地下式の温室

 幕末に来日したイギリス人植物学者ロバート・フォーチュンは、染井の植木屋を訪れ、その高度な栽培技術に驚嘆しました。しかし、彼の著書『江戸と北京』では、高い技術を習得した染井植木屋も温室の技術を持ち合わせていなかったと記されています。
 ところが、染井の植木屋が使っていた地下室(ちかむろ)は、植木屋が使っていたことや、科学的な分析の結果そして各種の文献資料などから考えて、一般的に大名屋敷などで発見される地下式の倉庫ではなく、寒気に弱い植物を保護するための温室としての用途が考えられます。フォーチュンの言う温室とは、ガラス張りのヨーロッパの温室で、染井にある地下室は温室とは思わなかったようです。

日本郵船地区発見の地下室

 江戸時代遺跡の調査では、大名屋敷を中心に、地下室と呼ばれる地下式の倉庫が数多く発掘されます。

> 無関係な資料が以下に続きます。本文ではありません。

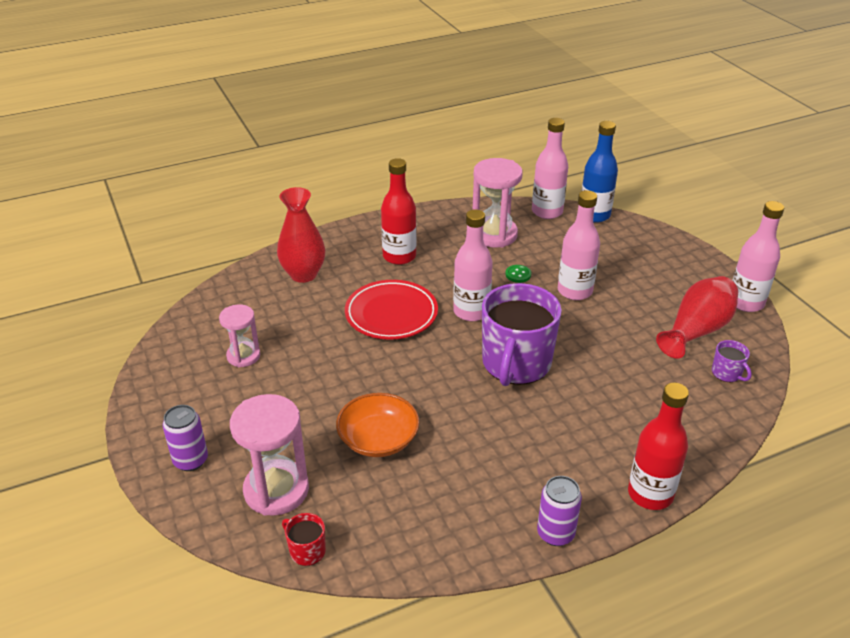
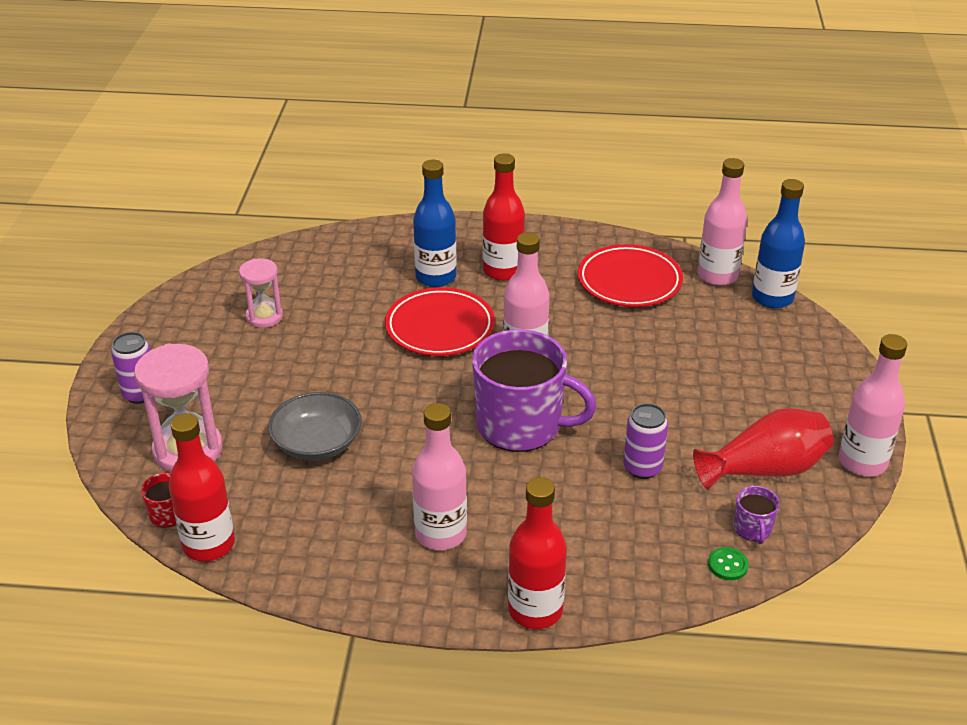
camera: 30 degrees right, 0 degrees up
(303, 274) = (389, 257): red vase -> none
(354, 278) = (436, 277): none -> blue bottle
(365, 560) = (209, 545): none -> red bottle
(378, 439) = (317, 443): orange bowl -> grey bowl
(494, 234) = (629, 281): pink hourglass -> red plate
(516, 364) = (521, 425): purple mug -> purple mug turned 120 degrees counterclockwise
(518, 274) = (614, 334): green button -> green button (728, 565)
(555, 533) = (402, 602): purple can -> purple can (642, 468)
(574, 291) = (662, 374): pink bottle -> pink bottle (441, 534)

日本郵船地区の調査でも、不整な長方形を呈する一基の地下室が発掘されました。しかし、前述のようにこの地下室はおそらく植木用の温室として使われていたものと考えられ、大名屋敷などで発見されるものとは用途が違います。
 規模は南北4.6m、東西3.5m、深さ1.7mを測ります。室の中央部には階段が設けられ、内部は三つの部屋に分かれていました。この室は、土の天井を持っていなかったようです。そして、花粉分析やプラント・オパール分析の結果、中には「松」や「シダ植物」そして「稲ワラ」などの置かれていたことがわかりました。

地下室転用のゴミ穴から陶磁器出土

 地下室は、本来の機能を終了した後、ゴミ穴として再利用されていました。地下室からは、非常にちいさな植木鉢や植木鉢に転用された半胴甕などの特殊な遺物を含め、数多くの陶磁器が出土しました。


地下室から出土したミニ植木鉢(次頁参照)


また、地下室を埋める土の中には、炭化した樹木が厚い層となって堆積していました。この炭化材は、植木屋が枝下ろしをした際に切った枝で、焼却した後に一括廃棄したものと考えられます。